Text excerpt:
* START *
A Tribute to Ben
Johnson
An
honest-to-goodness Oklahoma cowboy who became an Academy Award
winner and World Champion Rodeo Roper (1953). Fate placed him in the
film business in 1940, when he delivered horses to Howard Hughes...
In 1972, when Ben Johnson walked to the stage to accept an Academy
Award for best supporting actor in The Last Picture Show, he carried
with him a fairly predictable though unfinished speech which would
at least have saved him the trouble of having to think in front of
so many people. Johnson, a cowboy who had performed in numerous
western movies filmed in Arizona, was in real life a lot like the
people he usually portrayed, not particularly at ease in a big
crowd.
Hollywood critics later said Johnson stole the show that night by
putting away his unfinished speech. He decided against reading it,
he told the glittering assemblage, because "...the longer I
worked on it, the phonier it got." Then, holding his shining
Oscar in his right hand, he declared, "What I'm about to say
will start a controversy around the world:
"This couldn't have happened to a nicer
fellow!"
Just a little quip, of course, but there are many who would agree in
an instant. The circumstances that brought him his first Oscar show
clearly why so many have found him not only "a nicer
fellow" but a breath of fresh air in a world where garish
pretentiousness is widespread.
Johnson won the
Oscar for his role as Sam the Lion, the philosophical owner of a
pool hall in a dreary Texas town. The director, Peter Bogdanovich,
sent Johnson a copy of the script and asked him to play the part of
Sam.
"It was the worst thing I ever read, " Johnson said.
"Every other word that I had was a dirty word, so I turned it
down. I don't do dirty movies and I don't have to say four-letter
words around women and kids to make myself a name."
At Bogdanovich's request, John Ford, one of the pioneer directors in
the film industry and the man who converted Johnson from a wrangler
to an actor, called him back and asked him to take the role as a
personal favor to him.
* END *
Exercise prompt: Write the next part of the tribute to Ben Johnson, starting right after its final sentence.

Stored data entries:
* START *
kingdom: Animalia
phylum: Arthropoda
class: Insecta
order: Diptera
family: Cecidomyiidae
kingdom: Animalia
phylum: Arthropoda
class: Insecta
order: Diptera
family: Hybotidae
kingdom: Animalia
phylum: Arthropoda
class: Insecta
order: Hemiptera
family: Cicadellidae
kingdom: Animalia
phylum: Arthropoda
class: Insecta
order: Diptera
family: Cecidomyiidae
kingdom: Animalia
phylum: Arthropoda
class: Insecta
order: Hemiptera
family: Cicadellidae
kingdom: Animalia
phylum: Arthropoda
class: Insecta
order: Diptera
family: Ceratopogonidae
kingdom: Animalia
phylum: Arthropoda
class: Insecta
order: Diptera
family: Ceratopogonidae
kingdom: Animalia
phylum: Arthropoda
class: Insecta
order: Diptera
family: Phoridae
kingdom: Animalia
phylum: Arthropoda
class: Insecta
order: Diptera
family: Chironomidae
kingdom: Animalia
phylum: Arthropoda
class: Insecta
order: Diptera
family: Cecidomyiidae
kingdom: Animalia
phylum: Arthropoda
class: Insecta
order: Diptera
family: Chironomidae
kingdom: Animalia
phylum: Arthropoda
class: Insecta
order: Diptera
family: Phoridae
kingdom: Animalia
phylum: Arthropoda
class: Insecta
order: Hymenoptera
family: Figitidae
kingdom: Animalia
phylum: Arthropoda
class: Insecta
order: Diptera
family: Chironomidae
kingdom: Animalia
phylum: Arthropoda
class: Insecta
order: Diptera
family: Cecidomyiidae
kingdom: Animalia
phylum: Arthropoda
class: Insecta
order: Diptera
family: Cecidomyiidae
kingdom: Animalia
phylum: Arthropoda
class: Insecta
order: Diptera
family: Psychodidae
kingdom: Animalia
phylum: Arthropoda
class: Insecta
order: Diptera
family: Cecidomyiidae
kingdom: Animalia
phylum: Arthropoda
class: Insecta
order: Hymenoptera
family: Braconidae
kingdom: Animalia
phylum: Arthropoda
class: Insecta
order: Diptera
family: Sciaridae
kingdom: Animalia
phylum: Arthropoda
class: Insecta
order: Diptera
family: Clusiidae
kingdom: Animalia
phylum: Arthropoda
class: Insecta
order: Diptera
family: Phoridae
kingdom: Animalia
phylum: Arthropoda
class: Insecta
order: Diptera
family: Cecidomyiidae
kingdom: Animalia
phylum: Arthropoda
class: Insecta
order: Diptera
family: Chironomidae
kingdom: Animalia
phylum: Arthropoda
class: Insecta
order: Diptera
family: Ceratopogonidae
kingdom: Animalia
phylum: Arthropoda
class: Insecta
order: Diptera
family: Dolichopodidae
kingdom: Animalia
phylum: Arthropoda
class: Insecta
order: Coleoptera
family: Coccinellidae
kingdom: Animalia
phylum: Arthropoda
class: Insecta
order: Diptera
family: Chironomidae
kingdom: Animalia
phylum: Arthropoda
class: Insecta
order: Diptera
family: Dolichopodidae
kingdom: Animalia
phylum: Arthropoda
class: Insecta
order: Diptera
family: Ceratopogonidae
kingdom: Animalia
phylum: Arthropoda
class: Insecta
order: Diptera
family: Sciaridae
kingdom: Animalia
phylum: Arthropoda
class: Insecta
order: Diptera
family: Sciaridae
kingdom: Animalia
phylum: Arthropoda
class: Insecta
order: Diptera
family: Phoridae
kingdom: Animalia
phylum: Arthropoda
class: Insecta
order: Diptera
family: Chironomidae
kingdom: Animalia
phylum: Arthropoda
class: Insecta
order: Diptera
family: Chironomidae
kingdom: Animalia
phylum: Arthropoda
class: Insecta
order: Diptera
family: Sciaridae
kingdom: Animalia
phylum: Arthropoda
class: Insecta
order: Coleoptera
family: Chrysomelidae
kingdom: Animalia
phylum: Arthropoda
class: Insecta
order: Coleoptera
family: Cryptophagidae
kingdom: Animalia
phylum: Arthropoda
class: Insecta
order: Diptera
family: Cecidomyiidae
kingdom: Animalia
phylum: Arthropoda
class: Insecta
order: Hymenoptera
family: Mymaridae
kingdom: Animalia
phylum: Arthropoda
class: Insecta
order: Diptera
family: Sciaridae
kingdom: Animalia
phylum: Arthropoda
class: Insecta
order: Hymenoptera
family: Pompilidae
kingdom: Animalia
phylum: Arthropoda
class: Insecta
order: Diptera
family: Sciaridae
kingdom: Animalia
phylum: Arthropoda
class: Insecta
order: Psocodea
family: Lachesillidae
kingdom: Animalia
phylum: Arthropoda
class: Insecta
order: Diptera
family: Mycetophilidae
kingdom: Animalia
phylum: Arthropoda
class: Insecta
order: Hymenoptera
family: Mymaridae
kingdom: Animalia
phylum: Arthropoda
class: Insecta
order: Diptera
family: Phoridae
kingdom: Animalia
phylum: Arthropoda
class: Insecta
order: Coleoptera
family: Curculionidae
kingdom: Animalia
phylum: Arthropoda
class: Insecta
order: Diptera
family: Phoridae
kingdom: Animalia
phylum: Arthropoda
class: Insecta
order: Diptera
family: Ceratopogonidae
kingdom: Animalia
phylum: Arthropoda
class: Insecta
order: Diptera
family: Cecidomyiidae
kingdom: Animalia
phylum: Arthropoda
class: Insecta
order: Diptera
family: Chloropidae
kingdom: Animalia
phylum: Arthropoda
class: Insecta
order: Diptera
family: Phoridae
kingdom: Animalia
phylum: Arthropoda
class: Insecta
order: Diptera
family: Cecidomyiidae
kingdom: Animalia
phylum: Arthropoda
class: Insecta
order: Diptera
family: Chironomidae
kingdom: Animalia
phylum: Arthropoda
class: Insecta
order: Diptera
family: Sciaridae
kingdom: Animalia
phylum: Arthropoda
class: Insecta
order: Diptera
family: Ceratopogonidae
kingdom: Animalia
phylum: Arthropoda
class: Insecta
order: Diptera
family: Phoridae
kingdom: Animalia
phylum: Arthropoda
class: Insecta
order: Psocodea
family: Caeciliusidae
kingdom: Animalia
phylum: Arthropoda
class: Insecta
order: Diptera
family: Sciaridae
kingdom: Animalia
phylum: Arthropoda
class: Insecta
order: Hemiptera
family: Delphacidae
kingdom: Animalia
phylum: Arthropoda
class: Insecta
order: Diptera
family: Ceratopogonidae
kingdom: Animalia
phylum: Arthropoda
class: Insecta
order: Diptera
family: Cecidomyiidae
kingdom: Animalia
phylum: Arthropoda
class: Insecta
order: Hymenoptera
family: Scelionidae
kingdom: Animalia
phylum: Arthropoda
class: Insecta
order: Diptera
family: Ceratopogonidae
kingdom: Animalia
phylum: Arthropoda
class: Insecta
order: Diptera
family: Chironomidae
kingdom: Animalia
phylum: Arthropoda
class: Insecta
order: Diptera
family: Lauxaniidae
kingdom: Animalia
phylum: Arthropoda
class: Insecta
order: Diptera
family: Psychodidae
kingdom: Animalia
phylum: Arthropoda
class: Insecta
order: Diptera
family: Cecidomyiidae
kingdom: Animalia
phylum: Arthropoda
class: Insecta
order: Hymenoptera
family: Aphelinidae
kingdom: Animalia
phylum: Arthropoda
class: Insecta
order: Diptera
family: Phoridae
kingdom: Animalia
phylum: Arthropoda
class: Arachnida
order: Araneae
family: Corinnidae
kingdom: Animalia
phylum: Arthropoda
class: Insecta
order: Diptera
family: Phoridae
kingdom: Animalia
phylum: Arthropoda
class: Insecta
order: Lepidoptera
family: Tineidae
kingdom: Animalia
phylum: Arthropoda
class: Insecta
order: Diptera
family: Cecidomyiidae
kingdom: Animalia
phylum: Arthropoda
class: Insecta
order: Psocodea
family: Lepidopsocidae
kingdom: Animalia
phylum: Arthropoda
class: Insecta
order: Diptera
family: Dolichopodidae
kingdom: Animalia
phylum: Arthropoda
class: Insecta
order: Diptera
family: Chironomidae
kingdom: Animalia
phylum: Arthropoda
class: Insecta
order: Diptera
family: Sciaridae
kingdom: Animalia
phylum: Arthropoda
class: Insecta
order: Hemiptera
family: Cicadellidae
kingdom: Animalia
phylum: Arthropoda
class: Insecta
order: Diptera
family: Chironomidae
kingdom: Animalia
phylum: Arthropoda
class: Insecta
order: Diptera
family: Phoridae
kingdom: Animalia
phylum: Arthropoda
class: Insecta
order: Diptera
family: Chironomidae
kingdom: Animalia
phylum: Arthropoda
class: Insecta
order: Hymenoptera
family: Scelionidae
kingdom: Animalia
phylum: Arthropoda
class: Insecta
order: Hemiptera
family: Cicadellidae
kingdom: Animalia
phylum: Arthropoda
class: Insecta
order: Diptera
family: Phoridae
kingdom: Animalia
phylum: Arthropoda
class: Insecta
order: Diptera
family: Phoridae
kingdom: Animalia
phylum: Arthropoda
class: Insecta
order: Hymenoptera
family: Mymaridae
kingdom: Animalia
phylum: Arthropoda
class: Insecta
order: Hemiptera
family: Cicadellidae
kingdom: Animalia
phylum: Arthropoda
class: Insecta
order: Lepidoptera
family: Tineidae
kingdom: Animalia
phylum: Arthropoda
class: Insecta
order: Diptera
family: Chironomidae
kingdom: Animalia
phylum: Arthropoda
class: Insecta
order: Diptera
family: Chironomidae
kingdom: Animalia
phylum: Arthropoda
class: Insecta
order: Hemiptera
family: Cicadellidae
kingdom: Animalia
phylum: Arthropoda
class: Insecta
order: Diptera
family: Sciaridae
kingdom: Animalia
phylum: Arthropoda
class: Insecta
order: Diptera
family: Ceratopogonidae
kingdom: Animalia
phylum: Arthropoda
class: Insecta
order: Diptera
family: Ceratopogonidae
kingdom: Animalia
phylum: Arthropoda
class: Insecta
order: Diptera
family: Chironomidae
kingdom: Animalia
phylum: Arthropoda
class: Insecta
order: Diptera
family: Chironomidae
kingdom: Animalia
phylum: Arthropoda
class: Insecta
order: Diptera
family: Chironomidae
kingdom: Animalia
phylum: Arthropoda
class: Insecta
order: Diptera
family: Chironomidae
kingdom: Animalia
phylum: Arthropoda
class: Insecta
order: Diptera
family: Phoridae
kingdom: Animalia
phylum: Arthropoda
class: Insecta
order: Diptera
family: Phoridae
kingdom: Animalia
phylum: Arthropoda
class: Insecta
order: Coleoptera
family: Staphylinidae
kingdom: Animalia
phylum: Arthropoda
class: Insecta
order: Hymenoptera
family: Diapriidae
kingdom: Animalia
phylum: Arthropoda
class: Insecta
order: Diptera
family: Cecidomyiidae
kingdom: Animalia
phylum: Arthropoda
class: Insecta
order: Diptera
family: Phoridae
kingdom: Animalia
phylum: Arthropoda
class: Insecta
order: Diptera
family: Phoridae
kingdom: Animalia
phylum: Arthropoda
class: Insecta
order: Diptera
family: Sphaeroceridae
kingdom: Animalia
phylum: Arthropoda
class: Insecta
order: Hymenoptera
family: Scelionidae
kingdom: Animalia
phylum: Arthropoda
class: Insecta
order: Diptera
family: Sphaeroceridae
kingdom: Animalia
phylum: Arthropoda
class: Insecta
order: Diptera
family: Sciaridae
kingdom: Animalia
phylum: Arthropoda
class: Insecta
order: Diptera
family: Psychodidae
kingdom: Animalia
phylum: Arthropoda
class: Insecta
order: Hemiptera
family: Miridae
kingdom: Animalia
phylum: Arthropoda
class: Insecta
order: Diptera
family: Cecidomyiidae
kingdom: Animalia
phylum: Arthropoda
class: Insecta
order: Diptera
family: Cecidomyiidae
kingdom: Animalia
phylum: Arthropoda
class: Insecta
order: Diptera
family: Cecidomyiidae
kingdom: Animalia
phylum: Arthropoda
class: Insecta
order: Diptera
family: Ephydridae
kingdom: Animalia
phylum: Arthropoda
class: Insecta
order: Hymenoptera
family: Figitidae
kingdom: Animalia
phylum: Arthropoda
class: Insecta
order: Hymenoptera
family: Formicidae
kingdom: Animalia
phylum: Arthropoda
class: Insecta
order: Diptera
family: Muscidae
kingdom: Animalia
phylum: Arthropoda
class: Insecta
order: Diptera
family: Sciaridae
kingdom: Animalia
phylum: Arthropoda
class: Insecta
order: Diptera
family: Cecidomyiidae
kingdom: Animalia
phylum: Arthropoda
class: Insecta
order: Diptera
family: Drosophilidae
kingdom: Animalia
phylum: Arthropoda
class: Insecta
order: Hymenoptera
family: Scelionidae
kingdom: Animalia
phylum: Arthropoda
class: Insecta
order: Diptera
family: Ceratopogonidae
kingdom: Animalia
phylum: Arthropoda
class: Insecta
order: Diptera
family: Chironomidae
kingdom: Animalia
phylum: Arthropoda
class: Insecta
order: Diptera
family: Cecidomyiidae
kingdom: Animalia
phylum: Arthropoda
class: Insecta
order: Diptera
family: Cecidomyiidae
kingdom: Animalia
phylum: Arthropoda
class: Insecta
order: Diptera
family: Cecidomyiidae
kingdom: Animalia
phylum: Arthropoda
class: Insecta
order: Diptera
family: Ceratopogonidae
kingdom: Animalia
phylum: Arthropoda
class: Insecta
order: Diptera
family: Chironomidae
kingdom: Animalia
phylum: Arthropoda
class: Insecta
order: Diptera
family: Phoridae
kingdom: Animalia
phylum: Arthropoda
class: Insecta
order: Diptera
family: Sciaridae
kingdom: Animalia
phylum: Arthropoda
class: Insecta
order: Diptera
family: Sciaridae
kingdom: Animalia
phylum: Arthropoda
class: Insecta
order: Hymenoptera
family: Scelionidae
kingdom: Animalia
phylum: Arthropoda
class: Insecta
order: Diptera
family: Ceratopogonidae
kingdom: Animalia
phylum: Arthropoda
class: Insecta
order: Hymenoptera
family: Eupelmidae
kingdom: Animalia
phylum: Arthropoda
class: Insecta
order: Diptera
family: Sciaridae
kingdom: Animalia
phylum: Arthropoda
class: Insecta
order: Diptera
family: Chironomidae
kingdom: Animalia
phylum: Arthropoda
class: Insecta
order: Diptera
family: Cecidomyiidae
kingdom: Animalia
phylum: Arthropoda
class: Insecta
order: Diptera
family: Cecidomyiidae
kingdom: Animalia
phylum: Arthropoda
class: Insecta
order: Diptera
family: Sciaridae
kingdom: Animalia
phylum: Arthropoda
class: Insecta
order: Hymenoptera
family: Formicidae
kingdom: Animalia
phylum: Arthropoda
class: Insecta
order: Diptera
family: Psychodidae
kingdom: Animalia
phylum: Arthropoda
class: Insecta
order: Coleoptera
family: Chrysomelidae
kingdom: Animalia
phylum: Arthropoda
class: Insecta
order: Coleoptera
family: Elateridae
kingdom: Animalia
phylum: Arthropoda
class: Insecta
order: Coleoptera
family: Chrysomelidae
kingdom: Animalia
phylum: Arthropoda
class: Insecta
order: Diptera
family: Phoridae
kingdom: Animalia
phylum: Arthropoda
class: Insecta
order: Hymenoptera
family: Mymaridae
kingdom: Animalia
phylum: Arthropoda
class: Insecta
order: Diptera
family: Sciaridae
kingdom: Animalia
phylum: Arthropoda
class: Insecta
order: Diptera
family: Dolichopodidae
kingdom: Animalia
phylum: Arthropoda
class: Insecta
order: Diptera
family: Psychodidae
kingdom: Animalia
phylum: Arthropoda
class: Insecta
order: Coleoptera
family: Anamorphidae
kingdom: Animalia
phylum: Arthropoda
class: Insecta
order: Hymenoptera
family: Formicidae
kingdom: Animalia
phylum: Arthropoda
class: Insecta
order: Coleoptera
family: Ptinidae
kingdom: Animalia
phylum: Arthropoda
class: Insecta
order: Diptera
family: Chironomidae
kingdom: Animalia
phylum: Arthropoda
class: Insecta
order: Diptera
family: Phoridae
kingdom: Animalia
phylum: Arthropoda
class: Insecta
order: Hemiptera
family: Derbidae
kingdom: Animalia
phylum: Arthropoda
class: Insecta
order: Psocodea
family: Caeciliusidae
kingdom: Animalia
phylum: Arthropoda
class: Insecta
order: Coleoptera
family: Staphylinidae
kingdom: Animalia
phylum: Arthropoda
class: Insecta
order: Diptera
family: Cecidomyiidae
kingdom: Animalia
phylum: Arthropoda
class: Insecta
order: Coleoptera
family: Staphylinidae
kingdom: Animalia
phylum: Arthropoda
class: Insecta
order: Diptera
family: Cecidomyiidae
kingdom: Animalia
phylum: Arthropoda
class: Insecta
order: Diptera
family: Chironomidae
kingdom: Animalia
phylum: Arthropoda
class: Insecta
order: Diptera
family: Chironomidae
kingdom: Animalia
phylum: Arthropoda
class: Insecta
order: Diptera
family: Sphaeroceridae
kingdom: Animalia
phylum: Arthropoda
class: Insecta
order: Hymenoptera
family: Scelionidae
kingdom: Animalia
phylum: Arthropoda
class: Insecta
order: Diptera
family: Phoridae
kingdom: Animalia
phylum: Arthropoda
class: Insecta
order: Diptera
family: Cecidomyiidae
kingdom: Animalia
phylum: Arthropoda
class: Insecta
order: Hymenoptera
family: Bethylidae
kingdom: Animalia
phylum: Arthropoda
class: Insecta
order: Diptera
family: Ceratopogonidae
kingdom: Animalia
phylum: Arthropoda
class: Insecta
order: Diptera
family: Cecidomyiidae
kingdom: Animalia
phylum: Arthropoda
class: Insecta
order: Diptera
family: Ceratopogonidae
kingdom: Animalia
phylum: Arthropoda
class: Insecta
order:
* END *
Answer to this exercise:
"So," Johnson recalled, "I said to Bogdanovich, Okay,
I'll do it if you let me rewrite my lines and get rid of all that
dirty language. He agreed. I won an Oscar from the American Academy
Awards, I won an English Academy Award, a Golden Globe Award and The
New York Film Critics Award and I didn't have to say one dirty
word."
Johnson, who lived in Mesa a few blocks from his mother, has been
working in movies as a stunt-man or actor, since the 1940's. He
never became a star, and it probably would have surprised him if he
had. Johnson was, literally, a cowboy who got into pictures. If you
see him as the young Trooper Tyree riding with John Wayne in the
classic, She Wore a Yellow Ribbon, or later in life as the
sympathetic rural sheriff in Sugarland Express, it's easy to get the
impression he isn't acting at all.
Johnson made several movies with John Wayne and also spent time with
him at his various cattle operations.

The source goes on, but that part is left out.